The birth of my son in February 2025, his first grandchild, was supposed to be a happy new beginning for our family. A family that had been already once devastated by an untimely loss: the loss of my mother Anne Marie to a rare disease in 2014 just a matter of weeks after her diagnosis.
The joy of my son’s birth was, of course, complicated by my also very unexpected breast cancer diagnosis just a matter of hours before going into labor with him. During this time, my dad did what he did best, which was to save the day. As soon as he heard about my diagnosis, he simply got into the car and started driving to New York -- making it through the tunnel just as my son was born…on the day that happened to be his own birthday, as well.
In the tumultuous time of a simultaneous new cancer diagnosis and new baby, my dad was the sole reason for our stability, rushing in to help care for our son, and returning to do so again for my double mastectomy, reconstructive surgery, and any time that we ever needed him. It was an awful, awful year… but I found so much joy and hope throughout it by watching the beauty of a very special relationship form between my son and my father. This horrible thing that was happening was creating such a very special bond between the two of them -- almost making the terrible thing worth it -- and I was so excited to see how that bond would grow.
The bond was of top priority for my father, who visited from Michigan often. I saw him last on the Monday before he died, and my son was so proud to help his grandfather push his suitcase down to the car as he left. The goodbyes were quick. Why wouldn’t they be? We would all see each other again at the beginning of June, when we would all head to Texas for my shows and to see my grandpa. We wanted to make sure that my son could spend as much time as he could with his great-grandfather. He is, after all, 93.
I was certainly not over the trauma of my cancer or having to amputate the breasts I so badly wanted to feed my son with, but the one thing I could always count on to get me through my worst moments was seeing my son’s and my father’s faces light up when they saw each other, be it during the visits or our routine morning and bedtime FaceTime calls.

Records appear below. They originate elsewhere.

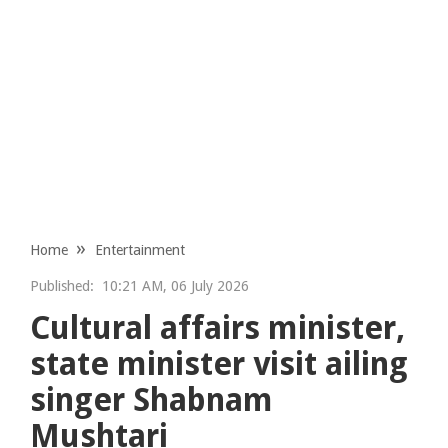
Home
Entertainment
Published:
10:21 AM, 06 July 2026
Cultural affairs minister,
state minister visit ailing
singer Shabnam
Mushtari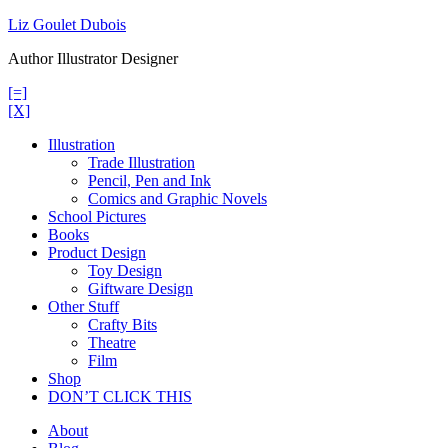
Skip
Liz Goulet Dubois
to
Author Illustrator Designer
content
[=]
[X]
Illustration
Trade Illustration
Pencil, Pen and Ink
Comics and Graphic Novels
School Pictures
Books
Product Design
Toy Design
Giftware Design
Other Stuff
Crafty Bits
Theatre
Film
Shop
DON’T CLICK THIS
About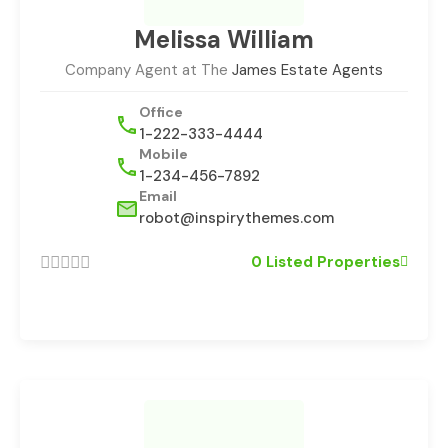
Melissa William
Company Agent at The
James Estate Agents
Office
1-222-333-4444
Mobile
1-234-456-7892
Email
robot@inspirythemes.com
0 Listed Properties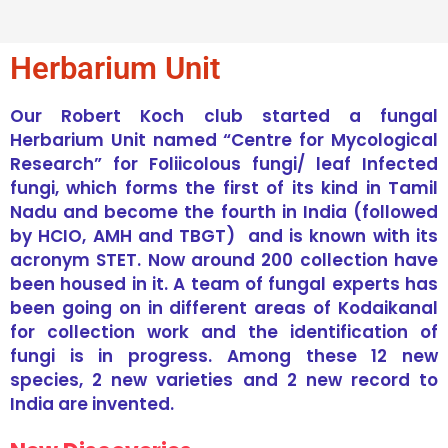
Herbarium Unit
Our Robert Koch club started a fungal
Herbarium Unit named “Centre for Mycological
Research” for Foliicolous fungi/ leaf Infected
fungi, which forms the first of its kind in Tamil
Nadu and become the fourth in India (followed
by HCIO, AMH and TBGT) and is known with its
acronym STET. Now around 200 collection have
been housed in it. A team of fungal experts has
been going on in different areas of Kodaikanal
for collection work and the identification of
fungi is in progress. Among these 12 new
species, 2 new varieties and 2 new record to
India are invented.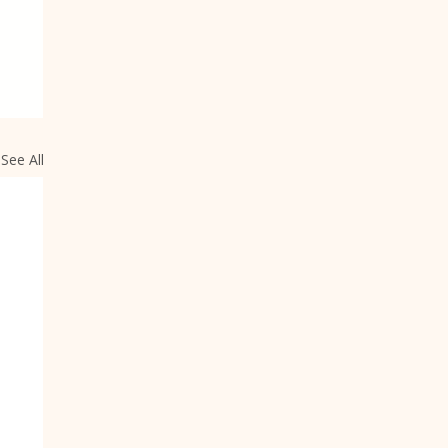
See All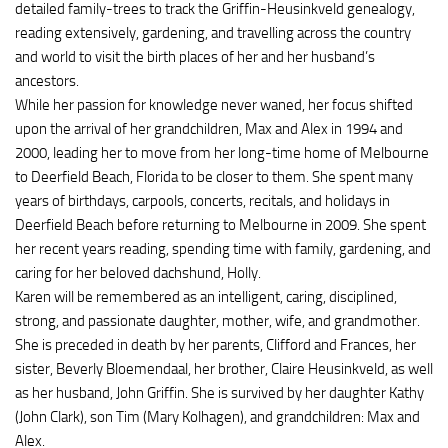
detailed family-trees to track the Griffin-Heusinkveld genealogy,
reading extensively, gardening, and travelling across the country
and world to visit the birth places of her and her husband’s
ancestors.
While her passion for knowledge never waned, her focus shifted
upon the arrival of her grandchildren, Max and Alex in 1994 and
2000, leading her to move from her long-time home of Melbourne
to Deerfield Beach, Florida to be closer to them. She spent many
years of birthdays, carpools, concerts, recitals, and holidays in
Deerfield Beach before returning to Melbourne in 2009. She spent
her recent years reading, spending time with family, gardening, and
caring for her beloved dachshund, Holly.
Karen will be remembered as an intelligent, caring, disciplined,
strong, and passionate daughter, mother, wife, and grandmother.
She is preceded in death by her parents, Clifford and Frances, her
sister, Beverly Bloemendaal, her brother, Claire Heusinkveld, as well
as her husband, John Griffin. She is survived by her daughter Kathy
(John Clark), son Tim (Mary Kolhagen), and grandchildren: Max and
Alex.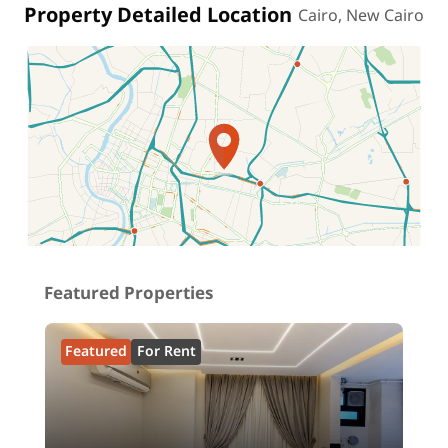
Property Detailed Location
Cairo, New Cairo
Location on map
Featured Properties
Featured
For Rent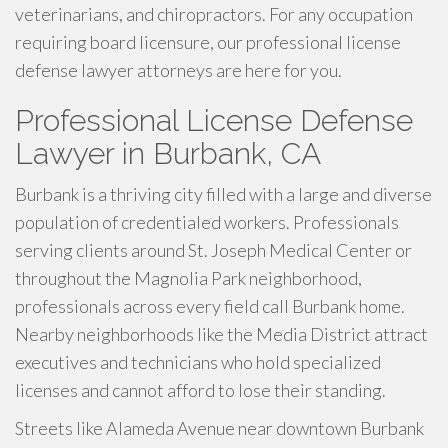
veterinarians, and chiropractors. For any occupation
requiring board licensure, our professional license
defense lawyer attorneys are here for you.
Professional License Defense
Lawyer in Burbank, CA
Burbank is a thriving city filled with a large and diverse
population of credentialed workers. Professionals
serving clients around St. Joseph Medical Center or
throughout the Magnolia Park neighborhood,
professionals across every field call Burbank home.
Nearby neighborhoods like the Media District attract
executives and technicians who hold specialized
licenses and cannot afford to lose their standing.
Streets like Alameda Avenue near downtown Burbank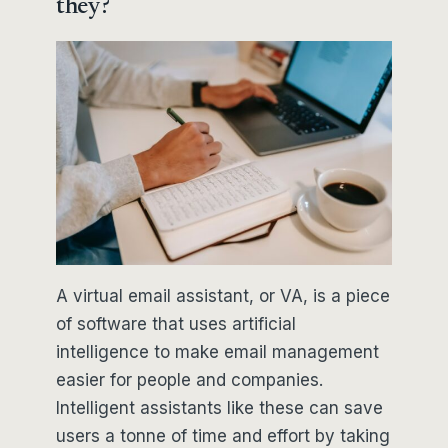
they?
A virtual email assistant, or VA, is a piece
of software that uses artificial
intelligence to make email management
easier for people and companies.
Intelligent assistants like these can save
users a tonne of time and effort by taking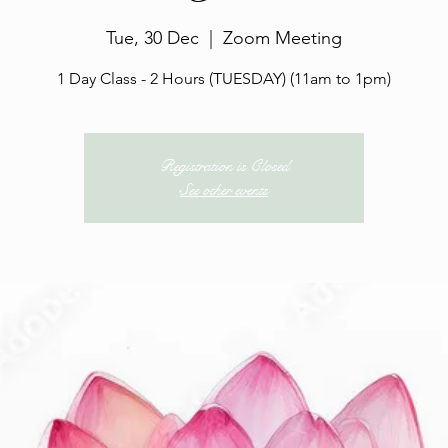
Tue, 30 Dec
  |  
Zoom Meeting
1 Day Class - 2 Hours (TUESDAY) (11am to 1pm)
Registration is Closed
See other events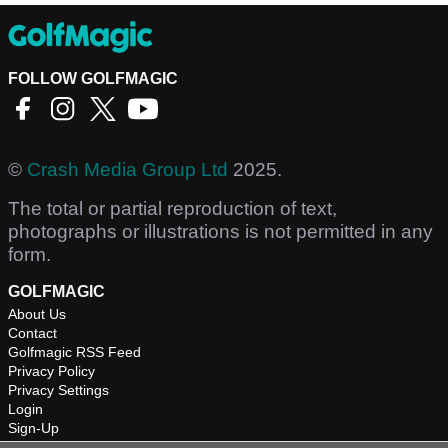
FOLLOW GOLFMAGIC
©
Crash Media Group Ltd
2025.
The total or partial reproduction of text,
photographs or illustrations is not permitted in any
form.
GOLFMAGIC
About Us
Contact
Golfmagic RSS Feed
Privacy Policy
Privacy Settings
Login
Sign-Up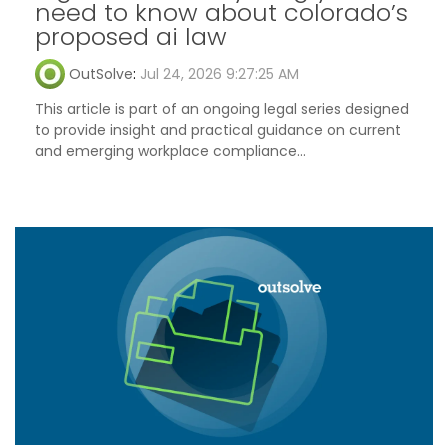
need to know about colorado’s
proposed ai law
OutSolve
:
Jul 24, 2026 9:27:25 AM
This article is part of an ongoing legal series designed
to provide insight and practical guidance on current
and emerging workplace compliance...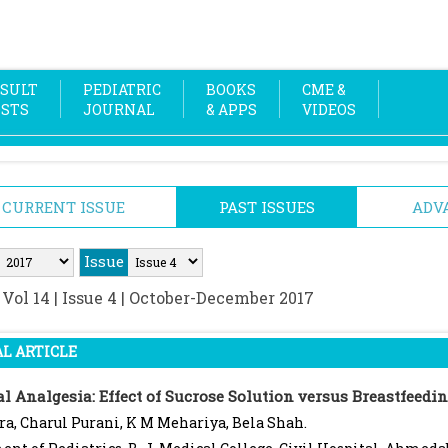
SULT
PEDIATRIC
BOOKS
CME &
OSTS
JOURNAL
& APPS
VIDEOS
CURRENT ISSUE
PAST ISSUES
ADV
Issue
:
Vol 14 | Issue 4 | October-December 2017
L ARTICLE
l Analgesia: Effect of Sucrose Solution versus Breastfeedi
ra, Charul Purani, K M Mehariya, Bela Shah.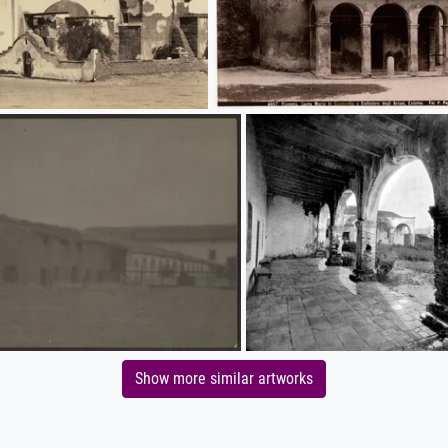
Show more similar artworks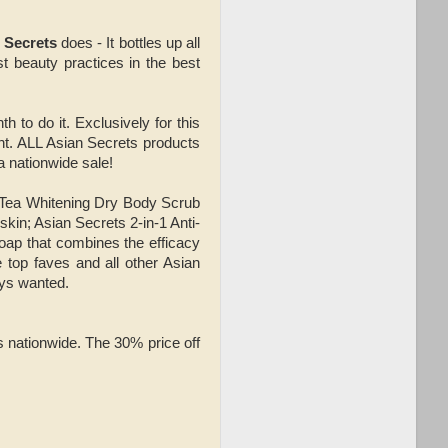
 Secrets
does - It bottles up all
st beauty practices in the best
th to do it. Exclusively for this
ght. ALL Asian Secrets products
a nationwide sale!
n Tea Whitening Dry Body Scrub
kin; Asian Secrets 2-in-1 Anti-
 soap that combines the efficacy
 top faves and all other Asian
ays wanted.
s nationwide. The 30% price off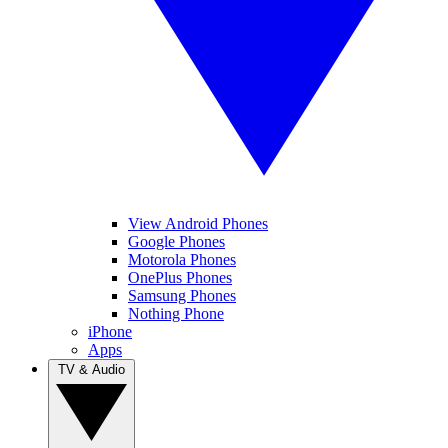
View Android Phones
Google Phones
Motorola Phones
OnePlus Phones
Samsung Phones
Nothing Phone
iPhone
Apps
TV & Audio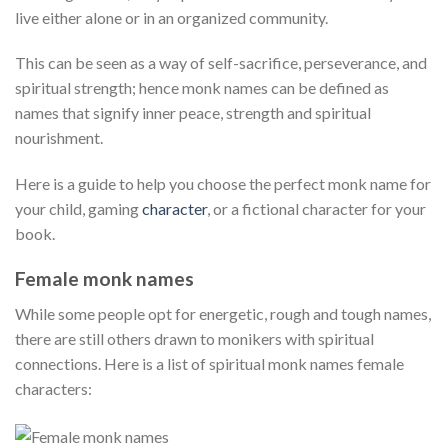
live either alone or in an organized community.
This can be seen as a way of self-sacrifice, perseverance, and
spiritual strength; hence monk names can be defined as
names that signify inner peace, strength and spiritual
nourishment.
Here is a guide to help you choose the perfect monk name for
your child, gaming
character
, or a fictional character for your
book.
Female monk names
While some people opt for energetic, rough and tough names,
there are still others drawn to monikers with spiritual
connections. Here is a list of spiritual monk names female
characters: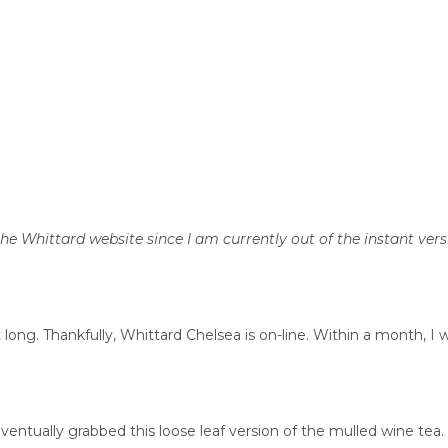
e Whittard website since I am currently out of the instant vers
long. Thankfully, Whittard Chelsea is on-line. Within a month, I
eventually grabbed this loose leaf version of the mulled wine tea.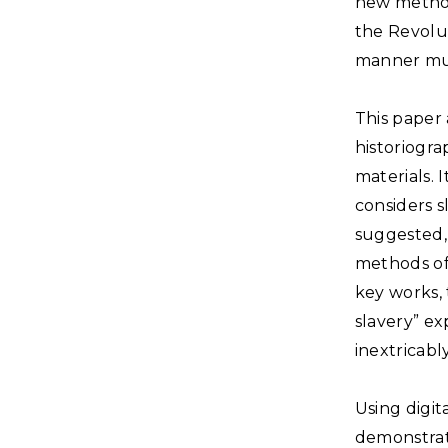
new method
the Revolut
manner muc
This paper
historiogr
materials. 
considers s
suggested, 
methods of 
key works,
slavery” ex
inextricabl
Using digit
demonstrate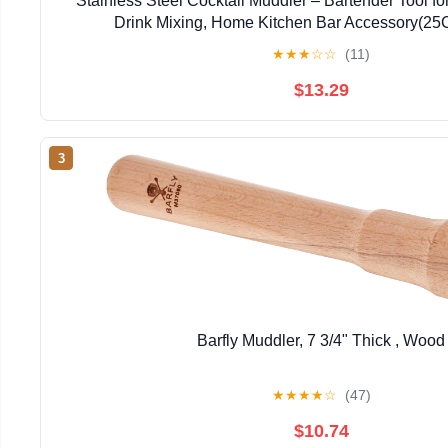
Stainless Steel Cocktail Muddler – Bartender Tool fo
Drink Mixing, Home Kitchen Bar Accessory(2
★
★
★
☆
☆
(11)
$13.29
3
Barfly Muddler, 7 3/4" Thick , Wood
★
★
★
★
☆
(47)
$10.74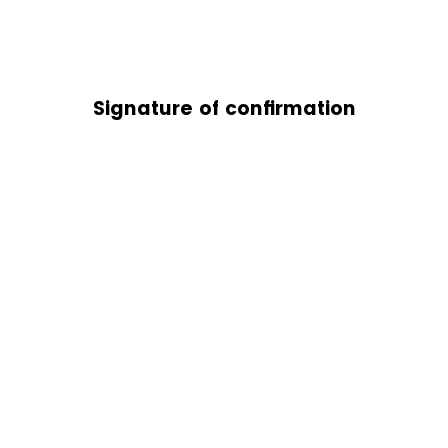
Signature of confirmation
stimation requests may take up to 2 business weeks, not including
campu
ot
SCU Global Learning). If
you have any questions regarding your Financi
inancial Aid Estimation, please reach out to
OneStop@scu.edu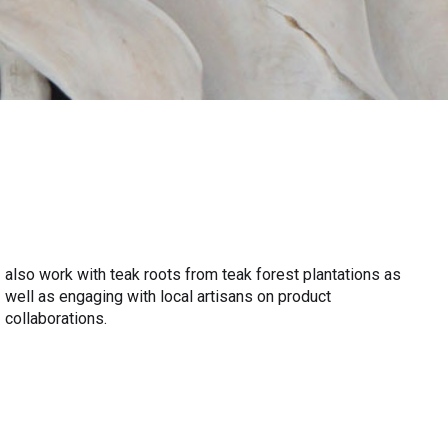
collaborations.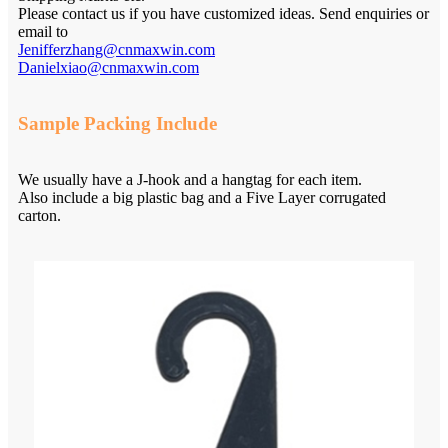
Please contact us if you have customized ideas. Send enquiries or
email to
Jenifferzhang@cnmaxwin.com
Danielxiao@cnmaxwin.com
Sample Packing Include
We usually have a J-hook and a hangtag for each item.
Also include a big plastic bag and a Five Layer corrugated
carton.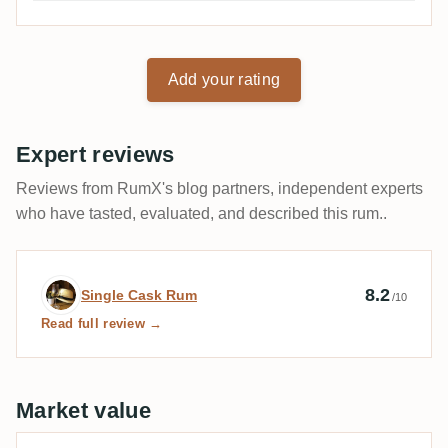
Add your rating
Expert reviews
Reviews from RumX's blog partners, independent experts
who have tasted, evaluated, and described this rum..
Expert review by Single Cask Rum
8.2
Single Cask Rum
/10
Read full review →
Market value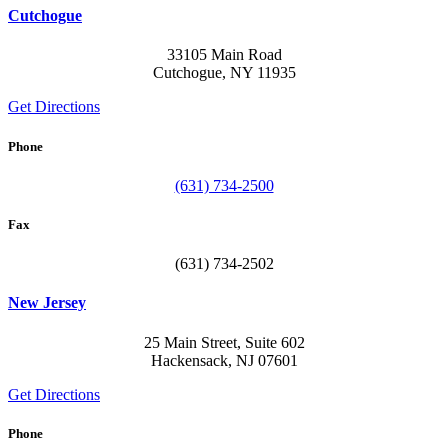
Cutchogue
33105 Main Road
Cutchogue, NY 11935
Get Directions
Phone
(631) 734-2500
Fax
(631) 734-2502
New Jersey
25 Main Street, Suite 602
Hackensack, NJ 07601
Get Directions
Phone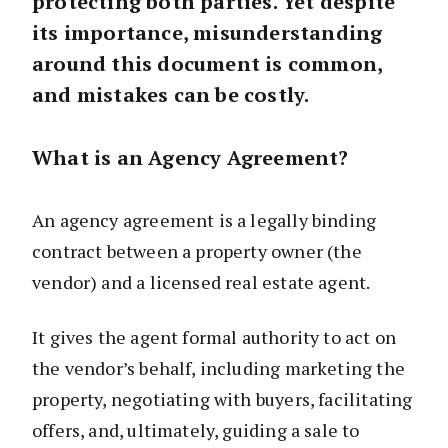
protecting both parties. Yet despite
its importance, misunderstanding
around this document is common,
and mistakes can be costly.
What is an Agency Agreement?
An agency agreement is a legally binding
contract between a property owner (the
vendor) and a licensed real estate agent.
It gives the agent formal authority to act on
the vendor’s behalf, including marketing the
property, negotiating with buyers, facilitating
offers, and, ultimately, guiding a sale to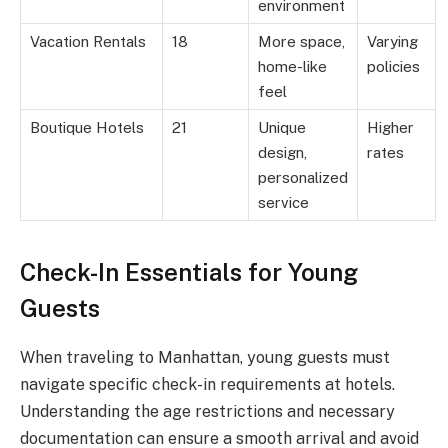
environment
Vacation Rentals
18
More space,
Varying
home-like
policies
feel
Boutique Hotels
21
Unique
Higher
design,
rates
personalized
service
Check-In Essentials for Young
Guests
When traveling to Manhattan, young guests must
navigate specific check-in requirements at hotels.
Understanding the age restrictions and necessary
documentation can ensure a smooth arrival and avoid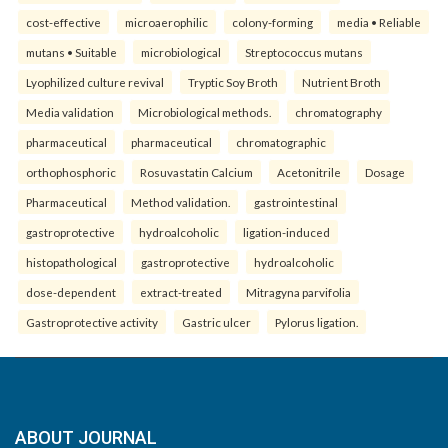
cost-effective
microaerophilic
colony-forming
media • Reliable
mutans • Suitable
microbiological
Streptococcus mutans
Lyophilized culture revival
Tryptic Soy Broth
Nutrient Broth
Media validation
Microbiological methods.
chromatography
pharmaceutical
pharmaceutical
chromatographic
orthophosphoric
Rosuvastatin Calcium
Acetonitrile
Dosage
Pharmaceutical
Method validation.
gastrointestinal
gastroprotective
hydroalcoholic
ligation-induced
histopathological
gastroprotective
hydroalcoholic
dose-dependent
extract-treated
Mitragyna parvifolia
Gastroprotective activity
Gastric ulcer
Pylorus ligation.
ABOUT JOURNAL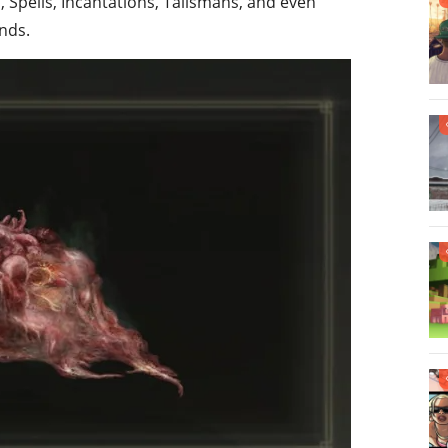
 Spells, Incantations, Talismans, and even
nds.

That is, at least, until I had to hear over the phone from a doctor I had never met in an emergency room in the same town up north that I’d previously announced to my father that I was pregnant that my dad was dead; I would never see him again, and neither would my son. It would turn out that last year was not the hard one, after all. Rather, it was the one I would now do anything to relive. I would amputate my breasts every year just to be able to speak with him one more time, even for five minutes.
I am currently living an unimaginable horror. For many people, this is a tragic story. For me, it’s my life. I do not know how I will recover from it. I only know that I have to for the sake of what is left of my family.